▶ Excerto para leitura
________________________________________

"O nível profissional do surf é todo feito de atletas, sem personalidade” - Christian Fletcher
Christian Fletcher e o aerial como sinal de anti-conformismo e anti-competição....
Por Pedro Quadros
Hoje em dia poucos se recordam de que houve um tempo em que o aerial não era apenas mais uma manobra, mas um sinal de anti-conformismo anti-competitivo. E a bandeira desse movimento era Christian Fletcher.
Já atualmente pode-se dizer que o aerial é tão praticado no surf competitivo que pode ser vista como sinal de conformismo, pelo menos no que respeita ao julgamento. Vejamos : A primeira nota 10 no World Tour deste ano foi obtida pelo Griffin Colapinto, em Peniche, graças a um aerial reverse; quando a etapa anterior do Tour, em Pipeline (Hawaii), registou ondas e desempenhos considerados por muitos como dos melhores dos últimos 15/20 anos nessa praia icónica para o mundo do surf.
Ao contrário de que este anúncio de 1989 sugeria, a vitória do Christian naquele evento foi conseguido com um surf conservador, de snaps e floaters
Nem se lembra de quando começou a fazer surf,
pois com um ano já o Pai lhe tinha construído a primeira prancha
Nascido em 1970 no Hawaii, transplantado para a California com quatro anos, nem se lembra de quando começou a fazer surf, pois com um ano já o Pai lhe tinha construído a primeira prancha. Oriundo de uma família solidamente implantada no mundo do surf : o Pai, Herbie Fletcher, foi finalista dos campeonatos do mundo de 1966, pioneiro de Pipeline nos anos 60 e do tow-in ainda nos anos 80 (em Pipeline !). Manteve a “chama” do longboarrd, mesmo quando este tinha deixado de estar em voga; Os avós foram pioneiros do surf em Sunset Beach ainda nos anos 50; a tia, Joyce Hoffman, foi duas vezes campeã do mundo, em 1965 e 1966. O irmão, mais novo, Nathan, é um dos mais ousados surfistas de ondas grandes da actualidade.
Christian a dar os primeiros passos no skate, às mãos do Pai, Herbie.
Por volta de meados dos anos 70, havia no sul da California uma dinâmica cultura cruzada entre o surf e o skate,
em que os surfistas pretendiam replicar no skate as manobras do surf
Tão cedo começou a fazer surf como skate. Por volta de meados dos anos 70, havia no sul da California uma dinâmica cultura cruzada entre o surf e o skate, em que os surfistas pretendiam replicar no skate as manobras do surf, nomeadamente snaps e roller-costers (e até tubos).

________________________________________

▶ Informação apresentada
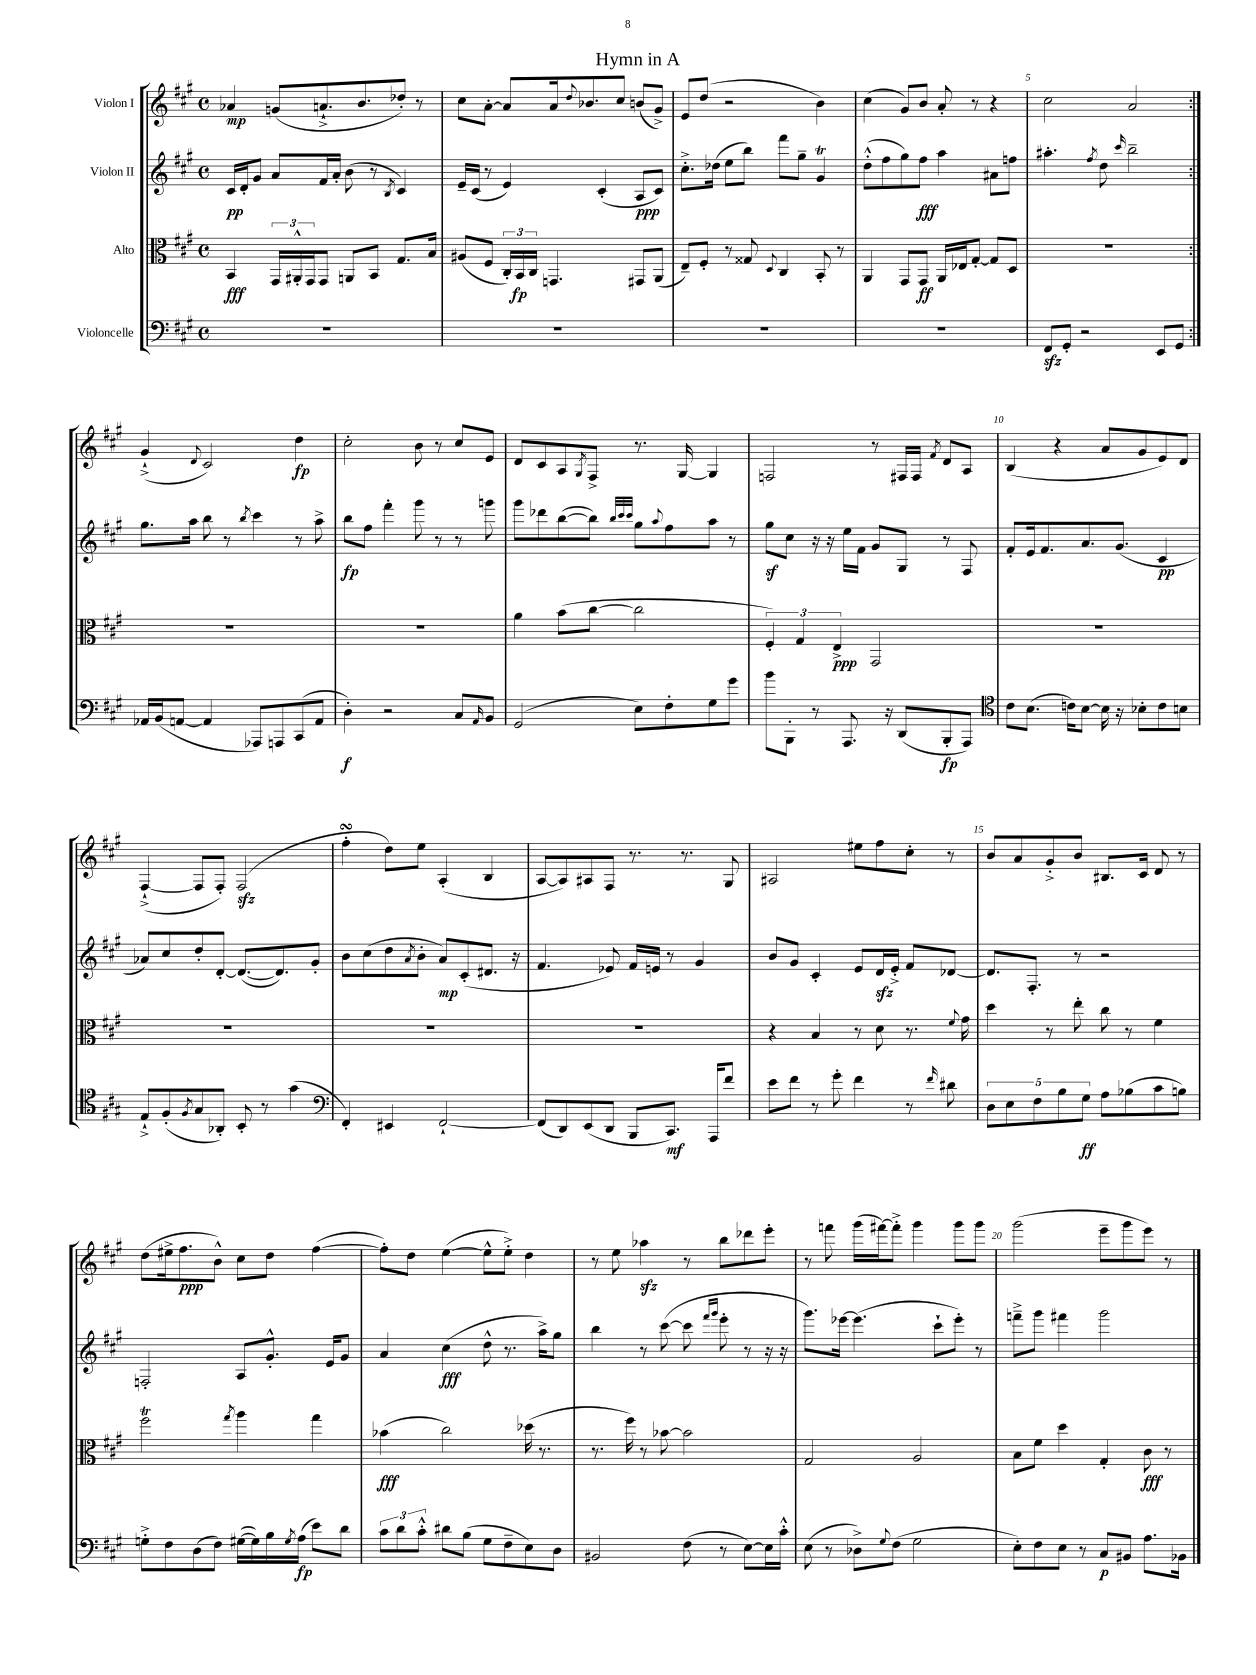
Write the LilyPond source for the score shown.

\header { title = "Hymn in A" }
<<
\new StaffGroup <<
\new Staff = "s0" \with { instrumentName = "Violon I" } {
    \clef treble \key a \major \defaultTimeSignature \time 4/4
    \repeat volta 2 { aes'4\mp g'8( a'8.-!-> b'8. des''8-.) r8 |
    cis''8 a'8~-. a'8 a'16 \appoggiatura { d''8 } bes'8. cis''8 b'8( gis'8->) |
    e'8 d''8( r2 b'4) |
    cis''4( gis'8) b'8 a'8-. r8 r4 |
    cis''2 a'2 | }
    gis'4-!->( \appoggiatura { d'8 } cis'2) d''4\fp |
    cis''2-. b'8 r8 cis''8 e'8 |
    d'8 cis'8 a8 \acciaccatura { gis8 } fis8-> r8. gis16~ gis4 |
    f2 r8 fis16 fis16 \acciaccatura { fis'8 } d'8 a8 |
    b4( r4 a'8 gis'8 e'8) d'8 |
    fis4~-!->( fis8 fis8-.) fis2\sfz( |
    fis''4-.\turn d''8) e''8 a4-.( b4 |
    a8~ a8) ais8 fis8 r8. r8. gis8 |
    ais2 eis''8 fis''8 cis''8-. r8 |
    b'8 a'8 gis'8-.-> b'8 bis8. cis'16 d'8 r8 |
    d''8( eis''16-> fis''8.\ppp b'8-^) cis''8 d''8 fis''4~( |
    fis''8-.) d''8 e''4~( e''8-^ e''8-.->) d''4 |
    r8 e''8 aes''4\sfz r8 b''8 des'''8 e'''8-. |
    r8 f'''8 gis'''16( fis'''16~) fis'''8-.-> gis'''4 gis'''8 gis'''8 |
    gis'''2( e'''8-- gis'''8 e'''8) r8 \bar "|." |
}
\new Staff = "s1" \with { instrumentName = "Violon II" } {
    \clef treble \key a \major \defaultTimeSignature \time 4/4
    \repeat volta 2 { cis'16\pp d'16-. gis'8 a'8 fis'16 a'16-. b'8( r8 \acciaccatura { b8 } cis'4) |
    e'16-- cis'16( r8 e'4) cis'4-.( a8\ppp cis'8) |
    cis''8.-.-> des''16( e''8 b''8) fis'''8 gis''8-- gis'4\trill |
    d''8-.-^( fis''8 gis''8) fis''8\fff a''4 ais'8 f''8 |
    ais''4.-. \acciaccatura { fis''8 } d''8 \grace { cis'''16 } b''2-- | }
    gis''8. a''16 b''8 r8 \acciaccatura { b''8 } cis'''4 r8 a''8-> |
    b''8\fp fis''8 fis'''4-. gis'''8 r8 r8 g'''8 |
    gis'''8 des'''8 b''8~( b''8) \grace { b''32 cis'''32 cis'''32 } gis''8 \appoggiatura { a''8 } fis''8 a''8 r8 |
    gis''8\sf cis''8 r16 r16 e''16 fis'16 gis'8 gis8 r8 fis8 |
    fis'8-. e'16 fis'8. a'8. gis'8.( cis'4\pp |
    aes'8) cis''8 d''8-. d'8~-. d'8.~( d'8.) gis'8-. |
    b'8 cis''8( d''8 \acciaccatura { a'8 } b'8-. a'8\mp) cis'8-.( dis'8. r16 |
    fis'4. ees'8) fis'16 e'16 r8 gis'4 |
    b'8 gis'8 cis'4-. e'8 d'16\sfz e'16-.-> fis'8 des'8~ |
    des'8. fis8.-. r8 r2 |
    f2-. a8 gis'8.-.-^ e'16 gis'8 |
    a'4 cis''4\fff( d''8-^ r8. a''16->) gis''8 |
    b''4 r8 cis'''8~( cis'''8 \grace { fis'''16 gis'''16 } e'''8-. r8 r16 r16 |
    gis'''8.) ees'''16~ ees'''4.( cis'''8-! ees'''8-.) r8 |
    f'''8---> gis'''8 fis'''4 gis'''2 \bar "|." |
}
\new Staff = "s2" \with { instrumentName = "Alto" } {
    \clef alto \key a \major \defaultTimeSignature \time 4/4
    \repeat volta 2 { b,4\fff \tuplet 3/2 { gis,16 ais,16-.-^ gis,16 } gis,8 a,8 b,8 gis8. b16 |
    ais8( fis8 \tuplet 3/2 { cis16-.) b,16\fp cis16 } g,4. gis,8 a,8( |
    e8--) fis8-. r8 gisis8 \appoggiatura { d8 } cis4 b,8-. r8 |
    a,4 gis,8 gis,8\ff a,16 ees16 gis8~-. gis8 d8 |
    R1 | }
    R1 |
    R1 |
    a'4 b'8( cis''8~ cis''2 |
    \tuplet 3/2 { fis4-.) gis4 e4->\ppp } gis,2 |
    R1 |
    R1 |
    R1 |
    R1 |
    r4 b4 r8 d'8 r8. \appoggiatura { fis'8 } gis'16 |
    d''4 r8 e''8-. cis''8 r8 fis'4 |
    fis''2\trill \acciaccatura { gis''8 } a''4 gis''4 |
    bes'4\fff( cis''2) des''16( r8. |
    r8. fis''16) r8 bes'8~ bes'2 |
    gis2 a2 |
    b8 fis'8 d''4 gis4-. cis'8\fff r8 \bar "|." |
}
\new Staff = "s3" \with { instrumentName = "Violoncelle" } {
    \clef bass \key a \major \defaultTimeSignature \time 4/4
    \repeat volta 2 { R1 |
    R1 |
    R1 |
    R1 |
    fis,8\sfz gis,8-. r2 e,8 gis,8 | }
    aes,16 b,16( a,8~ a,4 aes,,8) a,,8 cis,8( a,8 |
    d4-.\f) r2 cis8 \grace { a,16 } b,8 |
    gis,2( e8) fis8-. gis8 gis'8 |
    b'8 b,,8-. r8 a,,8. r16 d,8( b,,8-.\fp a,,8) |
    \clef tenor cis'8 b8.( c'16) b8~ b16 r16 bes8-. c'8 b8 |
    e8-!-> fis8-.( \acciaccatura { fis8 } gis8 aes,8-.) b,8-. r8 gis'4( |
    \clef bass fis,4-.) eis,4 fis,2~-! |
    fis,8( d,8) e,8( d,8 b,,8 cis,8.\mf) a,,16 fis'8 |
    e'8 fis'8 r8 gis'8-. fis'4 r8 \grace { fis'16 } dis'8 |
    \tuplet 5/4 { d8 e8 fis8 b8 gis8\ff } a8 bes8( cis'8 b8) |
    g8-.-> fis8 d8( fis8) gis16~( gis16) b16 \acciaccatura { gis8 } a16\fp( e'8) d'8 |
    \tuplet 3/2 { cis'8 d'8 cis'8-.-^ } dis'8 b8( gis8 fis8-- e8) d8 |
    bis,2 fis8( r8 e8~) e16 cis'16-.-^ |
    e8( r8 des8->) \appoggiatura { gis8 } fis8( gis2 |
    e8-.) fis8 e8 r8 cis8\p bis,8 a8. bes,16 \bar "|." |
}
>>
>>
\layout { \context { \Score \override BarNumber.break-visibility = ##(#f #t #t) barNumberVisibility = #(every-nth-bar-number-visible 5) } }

________________________________________

▶ Exercício 1
Segundo o texto sobre Christian Fletcher, quem obteve a primeira nota 10 no World Tour deste ano?
▶ Exercício 2
Transcreva palavra por palavra o trecho do texto sobre Christian Fletcher, começando em "Christian a dar" e terminando em "(e até tubos).".
▶ Exercício 3
Dê seguimento ao texto sobre Christian Fletcher a partir do ponto em que termina.
Não é preciso recorrer ao material.

▶ Resultado da tarefa 1
Griffin Colapinto, em Peniche, graças a um aerial reverse.

▶ Resultado da tarefa 2
Christian a dar os primeiros passos no skate, às mãos do Pai, Herbie.
Por volta de meados dos anos 70, havia no sul da California uma dinâmica cultura cruzada entre o surf e o skate,
em que os surfistas pretendiam replicar no skate as manobras do surf
Tão cedo começou a fazer surf como skate. Por volta de meados dos anos 70, havia no sul da California uma dinâmica cultura cruzada entre o surf e o skate, em que os surfistas pretendiam replicar no skate as manobras do surf, nomeadamente snaps e roller-costers (e até tubos).

▶ Resultado da tarefa 3
Fruto de circunstâncias muito especiais – o desenvolvimento de uma sub-cultura adolescente no sul da California e a oportunidade de haver muitas piscinas vazias de água devido a um período de seca prolongada naquela zona, que passaram a servir de excelentes “bowls” – , o skate evolui para as manobras aéreas, na medida em que skaters (como Tony Alva e Christian Hosoi) iam subindo cada vez mais nas paredes das piscinas até ultrapassarem o topo das piscinas, elevando-se no ar. Desenvolve-se uma nova faceta do cruzamento entre surf e skate, mas agora eram os surfistas que pretendiam replicar no surf as manobras aéreas que praticavam no skate.
Christian Fletcher a inspirar-se no Christian Hosoi. Foto : Art Brewer
“Eu quero surfar na minha prancha de skate e fazer skate na minha prancha de surf.
Na prancha de skate eu coloco mais estilo de surfista, e na prancha de surf eu tenho mais estilo de skater”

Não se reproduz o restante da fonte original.